Ironically, the fourth season was never shown here on earth because the show was cancelled in the third season however, the fourth season was beamed into outer space by project Betty using microwave technology.     Project Betty was the precursor program to Project Setti,  Project Betty tried to send messages regarding how powerful but enlightened the people of this planet are.  Project Setti has since that time been waiting for someone to send a signal back to us.  Of course there is great debate amongst scientists as to whether or not we should have used the Star Trek TV show to show beings on other worlds how we earth people behave and how advanced our spaceships are both in terms of speed and military capabilities.    Some scientists believe that pretending that our civilization is as advanced as the one on Star Trek is just about like lying to the whole universe.  These naysayer think that if aliens ever do stop by the earth they might think that we are nothing but a race of lying, deceitful creatures and the space aliens might just disintegrate our whole planet just for wasting their time.
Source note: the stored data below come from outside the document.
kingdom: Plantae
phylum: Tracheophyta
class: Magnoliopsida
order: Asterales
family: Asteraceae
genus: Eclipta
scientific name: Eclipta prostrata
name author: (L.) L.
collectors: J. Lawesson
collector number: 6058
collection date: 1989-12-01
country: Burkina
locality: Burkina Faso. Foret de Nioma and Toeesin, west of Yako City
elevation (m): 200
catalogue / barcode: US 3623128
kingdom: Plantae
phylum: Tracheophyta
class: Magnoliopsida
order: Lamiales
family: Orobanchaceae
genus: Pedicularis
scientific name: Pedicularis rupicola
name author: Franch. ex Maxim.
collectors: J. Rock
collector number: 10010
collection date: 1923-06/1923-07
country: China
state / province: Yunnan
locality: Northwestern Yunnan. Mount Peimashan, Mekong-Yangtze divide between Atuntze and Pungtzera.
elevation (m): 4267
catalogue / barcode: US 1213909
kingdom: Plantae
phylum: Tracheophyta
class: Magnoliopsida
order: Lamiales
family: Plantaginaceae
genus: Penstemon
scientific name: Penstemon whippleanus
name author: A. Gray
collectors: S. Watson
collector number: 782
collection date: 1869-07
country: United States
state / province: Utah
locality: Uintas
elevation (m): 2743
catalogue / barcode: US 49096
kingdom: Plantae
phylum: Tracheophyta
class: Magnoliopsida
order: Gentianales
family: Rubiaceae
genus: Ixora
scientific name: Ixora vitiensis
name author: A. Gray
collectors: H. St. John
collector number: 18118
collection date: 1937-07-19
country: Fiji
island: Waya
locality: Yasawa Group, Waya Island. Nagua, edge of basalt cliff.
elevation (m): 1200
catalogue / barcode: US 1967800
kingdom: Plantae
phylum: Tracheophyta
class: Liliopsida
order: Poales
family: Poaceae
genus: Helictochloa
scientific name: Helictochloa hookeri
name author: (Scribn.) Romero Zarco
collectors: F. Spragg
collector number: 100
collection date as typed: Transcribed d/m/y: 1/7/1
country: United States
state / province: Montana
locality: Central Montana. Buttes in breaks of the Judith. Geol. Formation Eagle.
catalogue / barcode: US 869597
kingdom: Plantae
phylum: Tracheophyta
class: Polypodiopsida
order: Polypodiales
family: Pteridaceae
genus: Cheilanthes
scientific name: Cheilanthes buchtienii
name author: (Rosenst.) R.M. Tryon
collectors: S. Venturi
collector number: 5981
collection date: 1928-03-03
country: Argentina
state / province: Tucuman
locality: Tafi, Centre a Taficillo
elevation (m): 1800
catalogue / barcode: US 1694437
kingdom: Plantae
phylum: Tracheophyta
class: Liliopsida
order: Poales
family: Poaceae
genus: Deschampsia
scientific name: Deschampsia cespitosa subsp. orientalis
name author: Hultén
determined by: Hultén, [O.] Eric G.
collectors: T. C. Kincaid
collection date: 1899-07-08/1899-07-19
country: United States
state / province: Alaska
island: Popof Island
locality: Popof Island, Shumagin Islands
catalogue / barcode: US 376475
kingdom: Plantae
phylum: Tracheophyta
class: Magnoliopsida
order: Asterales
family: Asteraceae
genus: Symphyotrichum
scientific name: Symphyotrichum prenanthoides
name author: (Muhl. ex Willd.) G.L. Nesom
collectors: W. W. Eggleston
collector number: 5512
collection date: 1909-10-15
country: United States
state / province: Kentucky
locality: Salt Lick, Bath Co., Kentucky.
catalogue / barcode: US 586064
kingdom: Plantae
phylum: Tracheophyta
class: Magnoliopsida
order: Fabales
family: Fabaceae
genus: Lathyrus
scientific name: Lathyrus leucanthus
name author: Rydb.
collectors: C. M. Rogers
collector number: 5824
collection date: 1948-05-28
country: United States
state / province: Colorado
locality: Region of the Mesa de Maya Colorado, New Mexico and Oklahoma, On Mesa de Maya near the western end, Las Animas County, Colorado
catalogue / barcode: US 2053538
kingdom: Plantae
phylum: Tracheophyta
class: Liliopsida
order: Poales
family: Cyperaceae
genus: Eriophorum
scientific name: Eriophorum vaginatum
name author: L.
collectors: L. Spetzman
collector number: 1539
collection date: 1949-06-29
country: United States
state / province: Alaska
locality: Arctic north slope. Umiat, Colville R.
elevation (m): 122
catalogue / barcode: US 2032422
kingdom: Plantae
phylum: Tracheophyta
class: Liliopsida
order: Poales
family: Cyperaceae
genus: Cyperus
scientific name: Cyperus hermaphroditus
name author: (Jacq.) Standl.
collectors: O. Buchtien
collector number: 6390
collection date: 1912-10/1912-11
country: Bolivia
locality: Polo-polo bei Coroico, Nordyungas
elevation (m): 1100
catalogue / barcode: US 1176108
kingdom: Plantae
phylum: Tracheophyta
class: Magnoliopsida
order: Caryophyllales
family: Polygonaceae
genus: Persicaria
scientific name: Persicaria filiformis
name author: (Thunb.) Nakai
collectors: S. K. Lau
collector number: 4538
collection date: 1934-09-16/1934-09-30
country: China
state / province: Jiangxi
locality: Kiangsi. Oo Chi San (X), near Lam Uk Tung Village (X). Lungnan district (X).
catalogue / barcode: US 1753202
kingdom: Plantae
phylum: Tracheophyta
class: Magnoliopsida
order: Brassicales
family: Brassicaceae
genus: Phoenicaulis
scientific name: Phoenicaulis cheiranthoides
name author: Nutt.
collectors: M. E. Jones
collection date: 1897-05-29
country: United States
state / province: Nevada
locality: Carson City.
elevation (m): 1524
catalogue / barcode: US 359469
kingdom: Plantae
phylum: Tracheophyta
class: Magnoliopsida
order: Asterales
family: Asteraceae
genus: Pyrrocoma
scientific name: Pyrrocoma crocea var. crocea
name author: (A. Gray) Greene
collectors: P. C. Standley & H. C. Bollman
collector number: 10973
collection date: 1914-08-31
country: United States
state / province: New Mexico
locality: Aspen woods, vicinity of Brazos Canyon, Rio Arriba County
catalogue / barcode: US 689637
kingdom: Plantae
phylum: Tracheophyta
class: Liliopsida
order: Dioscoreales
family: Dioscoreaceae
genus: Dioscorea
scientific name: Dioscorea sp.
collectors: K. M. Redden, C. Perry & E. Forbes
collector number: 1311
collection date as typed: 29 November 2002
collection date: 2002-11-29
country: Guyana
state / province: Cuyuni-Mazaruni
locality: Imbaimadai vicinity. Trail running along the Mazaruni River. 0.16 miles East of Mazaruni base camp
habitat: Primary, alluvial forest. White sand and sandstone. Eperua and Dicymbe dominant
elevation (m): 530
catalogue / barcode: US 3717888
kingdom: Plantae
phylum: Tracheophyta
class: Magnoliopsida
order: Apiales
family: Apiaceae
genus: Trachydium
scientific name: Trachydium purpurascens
There are other scientists who believe that pretending we are more advanced than we are to the galactic community is a good thing.  They point out that there are most likely a lot of hooligan species out there roaming around the galaxy looking to plunder worlds with unsophisticated technologies.  There maybe whole planets full of pirates out there just beboping around looking for trouble.   The problem with any type of advanced techno bullies is that we really have no defenses against beings with the ability to travel across solar systems let along galaxies and maybe across the whole universe.  While we try to master the finer points of the “Rock, Paper Scissors “ game our alien friends are playing games like “Projected Plasma Disintegrator, Encrypted Tachyons, Singularity Grenade.”.